This formula is from the "Transmission Lines" chapter of Sams'
"Reference Data for Engineers." You can replace 1/d and 1/D in the Rt
formula with Rrf/d and Rrf/D for non-copper conductors, where Rrf is
the RF resistance of the conductor relative to copper. Normally, that
would be sqrt(Rdc(material)/Rdc(copper)), for non-magnetic
conductors. So for aluminum, use 1.23 in the numerator for that
conductor instead of 1.00. It is _probably_ reasonable to use 1.07
instead of 1.00 for stranded copper, and maybe 1.10 for braid, but
"your mileage may vary."

Cheers,
Tom

K7ITM wrote in
:

....
In any event, it seems a reasonable way to get a large diameter RF
conductor that remains flexible...I'd be very surprised if...

Tom,

I have attempted to predict the behaviour of bootstrap coax traps, and an
important factor is the effective RF resistance of the outside of the coax
which forms an inductor.

My measurement capacity is quite limited.

Trying to reconcile my prediction with W8JI's measurements of such traps
makes me think that the effective RF resistance is much poorer than a tube
of the same size. Factors causing this would be braiding, proximity effect
and dielectric losses in PVC jacket.

Owen

On Feb 25, 12:12*pm, Owen Duffy wrote:
K7ITM wrote :

...

In any event, it seems a reasonable way to get a large diameter RF
conductor that remains flexible...I'd be very surprised if...

Tom,

I have attempted to predict the behaviour of bootstrap coax traps, and an
important factor is the effective RF resistance of the outside of the coax
which forms an inductor.

My measurement capacity is quite limited.

Trying to reconcile my prediction with W8JI's measurements of such traps
makes me think that the effective RF resistance is much poorer than a tube
of the same size. Factors causing this would be braiding, proximity effect
and dielectric losses in PVC jacket.

Owen

I think I'll be in good agreement with you, here, Owen, by saying that
the right way to find out about something like this is to actually
make some measurements on the configuration in question. Maybe I can
come up with something... I do have reasonable measurement technology
available, though getting it "right" isn't trivial, especially with
balanced open-wire line. I do have some ideas and if I can find time
will try a couple different ways to see if they agree. Time, right
now, will be the problem.

Cheers,
Tom

In a line made up of two parallel coax cables with connected shields and
with the shields floating at both ends, let's suppose that one center
conductor (cable A) is carrying 1A and the other (cable B) 3A, exactly
out of phase with each other -- that is, the line is not balanced. The
inside of the cable A shield will have 1A and the inside of the cable
shield B will have 3A, again exactly out of phase, and each one out of
phase with its corresponding center conductor current.

Let's consider electrically short cables for simplicity -- short enough
that the currents don't change much along the length.

As Tom said, the fields are contained within the coax cables -- on the
inside of each one is a canceling pair of currents.
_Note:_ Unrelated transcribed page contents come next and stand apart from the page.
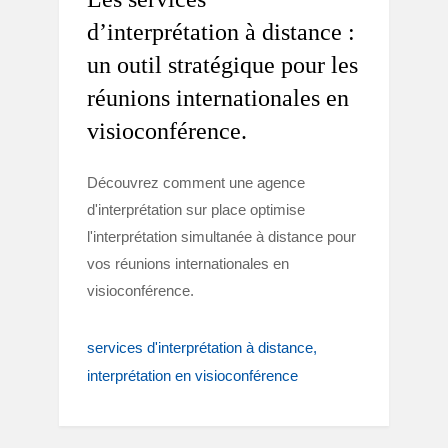
d’interprétation à distance :
un outil stratégique pour les
réunions internationales en
visioconférence.
Découvrez comment une agence
d'interprétation sur place optimise
l'interprétation simultanée à distance pour
vos réunions internationales en
visioconférence.
services d'interprétation à distance
interprétation en visioconférence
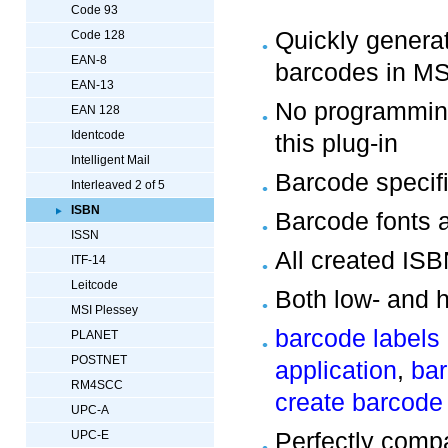
Code 93
Quickly gener
Code 128
EAN-8
barcodes in M
EAN-13
No programming
EAN 128
Identcode
this plug-in
Intelligent Mail
Barcode specifi
Interleaved 2 of 5
ISBN
Barcode fonts 
ISSN
All created IS
ITF-14
Leitcode
Both low- and h
MSI Plessey
barcode labels
PLANET
POSTNET
application
,
bar
RM4SCC
create barcode
UPC-A
Perfectly comp
UPC-E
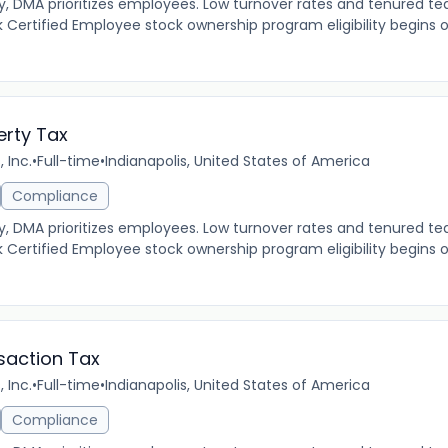
MA prioritizes employees. Low turnover rates and tenured tea
 Certified Employee stock ownership program eligibility begins 
erty Tax
 Inc.
•
Full-time
•
Indianapolis, United States of America
Compliance
MA prioritizes employees. Low turnover rates and tenured tea
 Certified Employee stock ownership program eligibility begins 
saction Tax
 Inc.
•
Full-time
•
Indianapolis, United States of America
Compliance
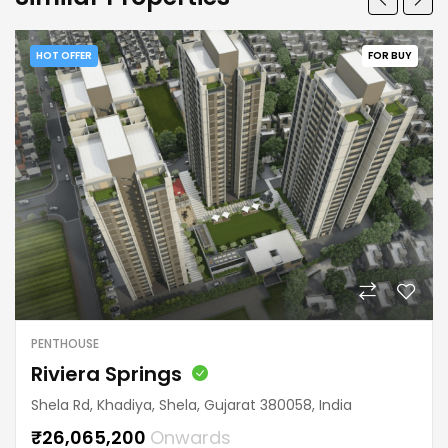
HOT OFFER
FOR BUY
PENTHOUSE
Riviera Springs
Shela Rd, Khadiya, Shela, Gujarat 380058, India
₹26,065,200
Onwards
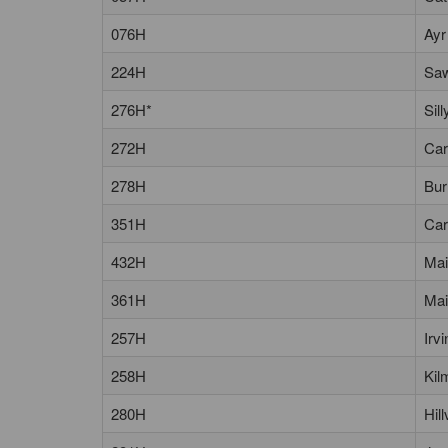
076H
Ayr
224H
Saw
276H*
Sil
272H
Car
278H
Bur
351H
Car
432H
Mai
361H
Mai
257H
Irv
258H
Kil
280H
Hil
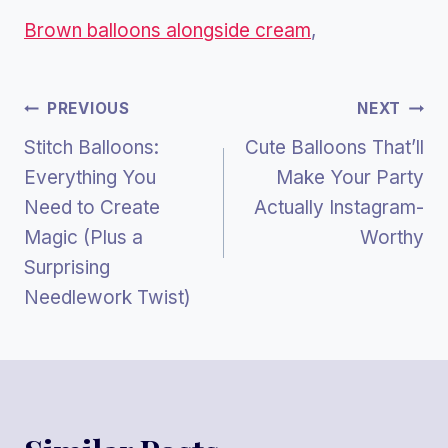
Brown balloons alongside cream
,
Post
PREVIOUS
NEXT
Stitch Balloons:
Cute Balloons That’ll
Navigation
Everything You
Make Your Party
Need to Create
Actually Instagram-
Magic (Plus a
Worthy
Surprising
Needlework Twist)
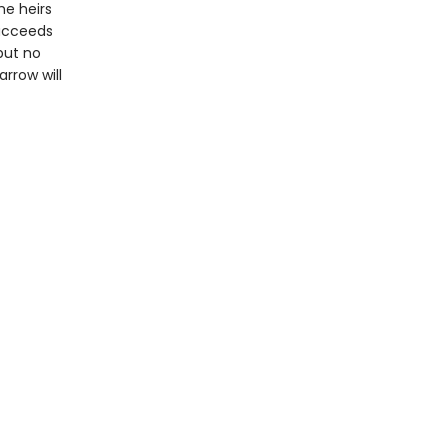
he heirs
succeeds
but no
rrow will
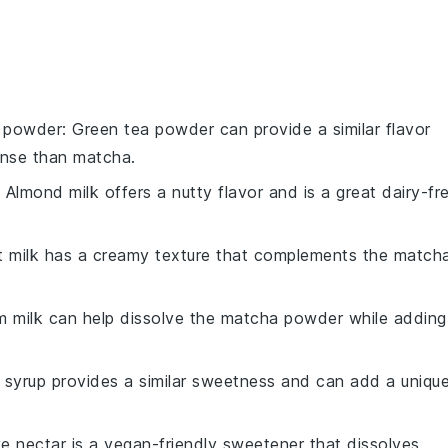
a powder
: Green tea powder can provide a similar flavor
tense than matcha.
: Almond milk offers a nutty flavor and is a great dairy-fr
t milk has a creamy texture that complements the match
m milk can help dissolve the matcha powder while adding
 syrup provides a similar sweetness and can add a uniqu
e nectar is a vegan-friendly sweetener that dissolves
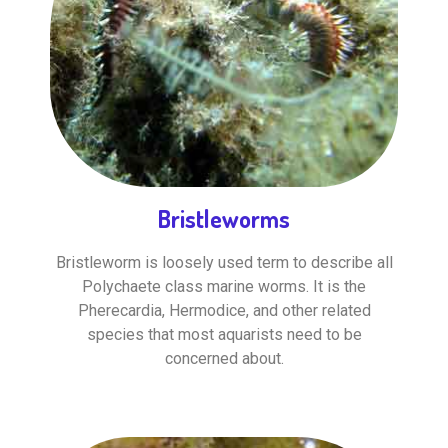
Bristleworms
Bristleworm is loosely used term to describe all
Polychaete class marine worms. It is the
Pherecardia, Hermodice, and other related
species that most aquarists need to be
concerned about.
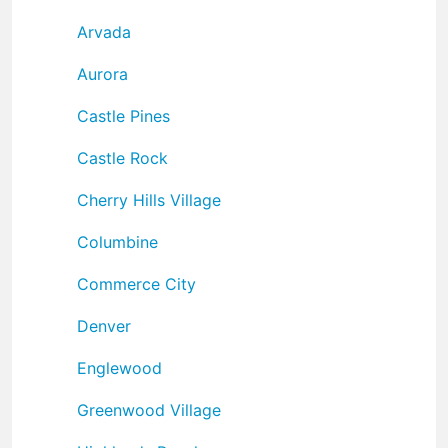
Arvada
Aurora
Castle Pines
Castle Rock
Cherry Hills Village
Columbine
Commerce City
Denver
Englewood
Greenwood Village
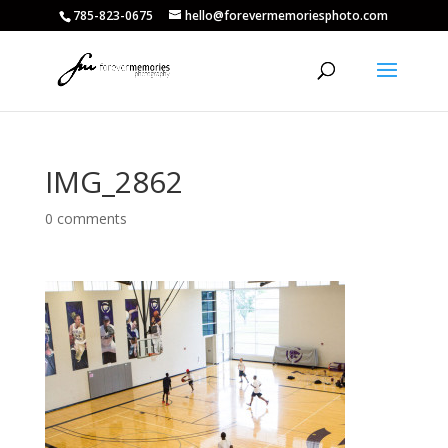
785-823-0675
hello@forevermemoriesphoto.com
IMG_2862
0 comments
But at the ends of
the cables, the shield currents can escape to the outside, 1A from cable
A, and an out of phase 3A from cable B. The result is a net 2A flowing
on the outside of the shield. This current will cause the combined cable
to radiate exactly the same amount as if the shield wasn't there at all!
All we've done is to physically separate the differential and common
mode currents, but we haven't changed their values.

So what happens when the conductor currents are balanced, i.e., equal
and opposite? Well, then there's no net current on the outside of the
shield. Now there's no line radiation, again exactly the same as if the
shield wasn't there. The shield likewise has no effect on reception of
unwanted signals -- it provides no shielding at all. The only way to
make it provide shielding is to block the current path from the inside
to the outside of the cables at both ends. In the case of an antenna
feedline, however, this would require putting the antenna into a
shielded box.

The shield has an impact on the differential mode impedance, but it
doesn't help line balance or provide shielding at all.

Roy Lewallen, W7EL

Roy Lewallen wrote in
:

....
The shield has an impact on the differential mode impedance, but it
doesn't help line balance or provide shielding at all.

Roy,

I quite agree with you.

I have received a third hand comment that something in my related article
at http://www.vk1od.net/transmissionline/stcm/index.htm is incorrect. I say
something because there is a language translation involved in the third
hand process.

Have you read the article, and have you any issue with it?

Thanks
Owen